» Problem to solve
Each entry has to be set down again with no alteration.

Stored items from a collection
* * *
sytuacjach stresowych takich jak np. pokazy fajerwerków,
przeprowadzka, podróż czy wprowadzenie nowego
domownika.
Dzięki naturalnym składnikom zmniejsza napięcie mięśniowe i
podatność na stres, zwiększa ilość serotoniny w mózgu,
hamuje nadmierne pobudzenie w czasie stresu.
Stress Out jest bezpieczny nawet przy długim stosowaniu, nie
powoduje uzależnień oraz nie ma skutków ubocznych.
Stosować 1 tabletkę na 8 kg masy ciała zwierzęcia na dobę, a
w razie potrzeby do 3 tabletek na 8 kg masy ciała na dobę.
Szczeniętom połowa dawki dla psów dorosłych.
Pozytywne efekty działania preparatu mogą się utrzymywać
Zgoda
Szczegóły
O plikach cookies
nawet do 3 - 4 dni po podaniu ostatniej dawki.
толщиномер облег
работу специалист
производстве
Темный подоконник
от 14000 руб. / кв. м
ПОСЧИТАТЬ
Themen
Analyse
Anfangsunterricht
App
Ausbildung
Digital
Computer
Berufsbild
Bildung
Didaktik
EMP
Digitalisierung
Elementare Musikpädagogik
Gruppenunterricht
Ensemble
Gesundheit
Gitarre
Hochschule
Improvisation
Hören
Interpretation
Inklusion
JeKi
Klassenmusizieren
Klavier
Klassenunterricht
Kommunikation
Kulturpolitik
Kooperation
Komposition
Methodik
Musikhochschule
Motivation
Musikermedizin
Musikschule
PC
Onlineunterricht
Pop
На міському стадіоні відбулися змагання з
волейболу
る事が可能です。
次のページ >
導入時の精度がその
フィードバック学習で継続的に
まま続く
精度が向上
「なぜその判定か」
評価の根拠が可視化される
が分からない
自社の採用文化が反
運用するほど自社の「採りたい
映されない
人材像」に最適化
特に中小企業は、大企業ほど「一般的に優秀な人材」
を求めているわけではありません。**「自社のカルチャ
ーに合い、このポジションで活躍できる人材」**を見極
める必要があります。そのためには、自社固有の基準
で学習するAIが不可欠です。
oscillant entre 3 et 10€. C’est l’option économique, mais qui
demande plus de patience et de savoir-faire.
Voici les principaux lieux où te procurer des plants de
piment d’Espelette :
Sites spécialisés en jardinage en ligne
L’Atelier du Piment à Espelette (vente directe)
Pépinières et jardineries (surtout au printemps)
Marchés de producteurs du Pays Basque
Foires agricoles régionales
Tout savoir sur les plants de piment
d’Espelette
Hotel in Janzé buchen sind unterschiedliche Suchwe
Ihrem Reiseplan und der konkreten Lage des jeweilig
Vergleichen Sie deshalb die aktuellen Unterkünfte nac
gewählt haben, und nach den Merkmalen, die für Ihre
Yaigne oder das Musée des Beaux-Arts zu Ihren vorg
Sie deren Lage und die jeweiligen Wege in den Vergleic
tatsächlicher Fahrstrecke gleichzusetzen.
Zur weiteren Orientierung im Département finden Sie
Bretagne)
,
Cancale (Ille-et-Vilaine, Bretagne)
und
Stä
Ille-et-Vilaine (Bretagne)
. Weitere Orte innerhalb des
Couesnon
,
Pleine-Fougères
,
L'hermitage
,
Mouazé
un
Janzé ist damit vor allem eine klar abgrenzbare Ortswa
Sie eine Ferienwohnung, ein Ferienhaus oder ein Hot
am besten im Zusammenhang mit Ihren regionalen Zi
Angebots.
* * *
» Result of this task
sytuacjach stresowych takich jak np. pokazy fajerwerków,
przeprowadzka, podróż czy wprowadzenie nowego
domownika.
Dzięki naturalnym składnikom zmniejsza napięcie mięśniowe i
podatność na stres, zwiększa ilość serotoniny w mózgu,
hamuje nadmierne pobudzenie w czasie stresu.
Stress Out jest bezpieczny nawet przy długim stosowaniu, nie
powoduje uzależnień oraz nie ma skutków ubocznych.
Stosować 1 tabletkę na 8 kg masy ciała zwierzęcia na dobę, a
w razie potrzeby do 3 tabletek na 8 kg masy ciała na dobę.
Szczeniętom połowa dawki dla psów dorosłych.
Pozytywne efekty działania preparatu mogą się utrzymywać
Zgoda
Szczegóły
O plikach cookies
nawet do 3 - 4 dni po podaniu ostatniej dawki.
толщиномер облег
работу специалист
производстве
Темный подоконник
от 14000 руб. / кв. м
ПОСЧИТАТЬ
Themen
Analyse
Anfangsunterricht
App
Ausbildung
Digital
Computer
Berufsbild
Bildung
Didaktik
EMP
Digitalisierung
Elementare Musikpädagogik
Gruppenunterricht
Ensemble
Gesundheit
Gitarre
Hochschule
Improvisation
Hören
Interpretation
Inklusion
JeKi
Klassenmusizieren
Klavier
Klassenunterricht
Kommunikation
Kulturpolitik
Kooperation
Komposition
Methodik
Musikhochschule
Motivation
Musikermedizin
Musikschule
PC
Onlineunterricht
Pop
На міському стадіоні відбулися змагання з
волейболу
る事が可能です。
次のページ >
導入時の精度がその
フィードバック学習で継続的に
まま続く
精度が向上
「なぜその判定か」
評価の根拠が可視化される
が分からない
自社の採用文化が反
運用するほど自社の「採りたい
映されない
人材像」に最適化
特に中小企業は、大企業ほど「一般的に優秀な人材」
を求めているわけではありません。**「自社のカルチャ
ーに合い、このポジションで活躍できる人材」**を見極
める必要があります。そのためには、自社固有の基準
で学習するAIが不可欠です。
oscillant entre 3 et 10€. C’est l’option économique, mais qui
demande plus de patience et de savoir-faire.
Voici les principaux lieux où te procurer des plants de
piment d’Espelette :
Sites spécialisés en jardinage en ligne
L’Atelier du Piment à Espelette (vente directe)
Pépinières et jardineries (surtout au printemps)
Marchés de producteurs du Pays Basque
Foires agricoles régionales
Tout savoir sur les plants de piment
d’Espelette
Hotel in Janzé buchen sind unterschiedliche Suchwe
Ihrem Reiseplan und der konkreten Lage des jeweilig
Vergleichen Sie deshalb die aktuellen Unterkünfte nac
gewählt haben, und nach den Merkmalen, die für Ihre
Yaigne oder das Musée des Beaux-Arts zu Ihren vorg
Sie deren Lage und die jeweiligen Wege in den Vergleic
tatsächlicher Fahrstrecke gleichzusetzen.
Zur weiteren Orientierung im Département finden Sie
Bretagne)
,
Cancale (Ille-et-Vilaine, Bretagne)
und
Stä
Ille-et-Vilaine (Bretagne)
. Weitere Orte innerhalb des
Couesnon
,
Pleine-Fougères
,
L'hermitage
,
Mouazé
un
Janzé ist damit vor allem eine klar abgrenzbare Ortswa
Sie eine Ferienwohnung, ein Ferienhaus oder ein Hot
am besten im Zusammenhang mit Ihren regionalen Zi
Angebots.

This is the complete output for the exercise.